It sounds complicated but its really one of the easiest and cheapest mods you can do to your car that will grab some attention. Sorry I didn't get the pics up today, I spent all day messing with my cluster wiring led's into the gauges, my needles now glow a bright blue. Hard mod to do, but the look is really sweet once you get it going. And much cheaper to do it yourself than pay for the 80 dollar led rings that seat beneath the needles from aftermarket vendors.


----------



## Nostrodomas (Jun 15, 2002)

The trunk flip mod is very easy if you have the right tools. KInda cool thoe not to many people around our neck of the woods know about this mod. It turns heads. 

If you really want to try to fix the torsion bars in your trunk, get a lil larger diamater piece of steel pipe and use it as a sleeve. Then just get two small hose clamps, and tighten them mofo's down.

Or you can just take them out completlly and go to a junk yard and buy a hood prop rod off of almost any car, and use it in the trunk. You may have to cut and bend down the prop to actually make it fit thoe.


----------



## niss200sx (Mar 12, 2004)

*So how did you change your needle color?*

I seen what you said in your response about that guys trunk, and im wondering what you did to change the color of your needles? What would I have to do to turn my stock needles , into a indiglo color? I have and indiglo gauge cluster, but unfortunitly it doesnt have red which is the color i want. If you could give me some 411 i would really appriciate it.
Thanks

95' Nissan 200sx
Bryan (/~bbbbrrrrrooooommmmm)


----------



## Nostrodomas (Jun 15, 2002)

These are the best way of doing the needles.

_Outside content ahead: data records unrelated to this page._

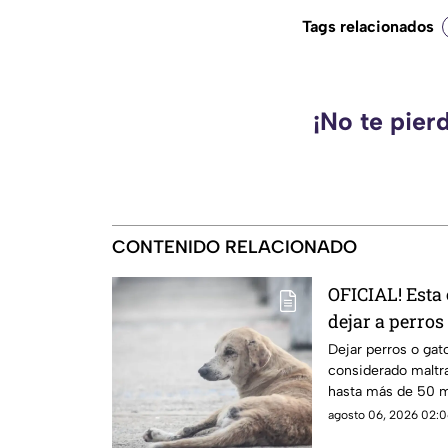
Tags relacionados
¡No te pier
CONTENIDO RELACIONADO
OFICIAL! Esta
dejar a perros
patios o azote
Dejar perros o gat
considerado maltra
hasta más de 50 m
agosto 06, 2026 02:0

You are going to have to remove the needles. Let me warn you, search for instruction on needle removal. It can be a major p.i.t.a if you mess something up.








1.Ingiglow needle kit


----------



## Saden (Nov 20, 2002)

NissanTuner said:


> I just did a trunk flip on my 98 sentra gxe, my torsion bars are still intact however, so i dont have a prop rod like i suggested using. Theyll remain until I install a real audio system and replace the little one i have to hold me over. Ill take some pics with my digital camera later this morning and post them here so you can take a look.
> 
> To do the trunk flip you need to pick a few things up from your local hardware store. Namely 4 fine threaded metric bolts to replace the stock trunk bolts that hold the hood down to the bars (unscrew one to compare) 2 need to be about an inch long and 2 need to be about an inch and a half, youll also need 4 lock washers, 8 washers, 4 nuts to bolt down the trunk, 2 4 inch triangular hinges (the kind they use a lot on wooden picket fence gates) and access to a grinder because youll probably need to grind the heads on the nuts down to half their stock size to make the trunk seat firmly. Youll also need a 42 and a half inch long, 1.5 inch wide and 1/8th of an inch thick steel or aluminum bar (can also be bought at hardware store), a steel drill bit in the diameter of the trunk bolts and a drill powerful enough to punch through the steel bar and the hinges.
> 
> ...


Pics?


----------



## Nostrodomas (Jun 15, 2002)

This thread is pretty old. I still have a pic of when I did the mod. Then a day later I went back to the stock look. It just wasnt worth it.


----------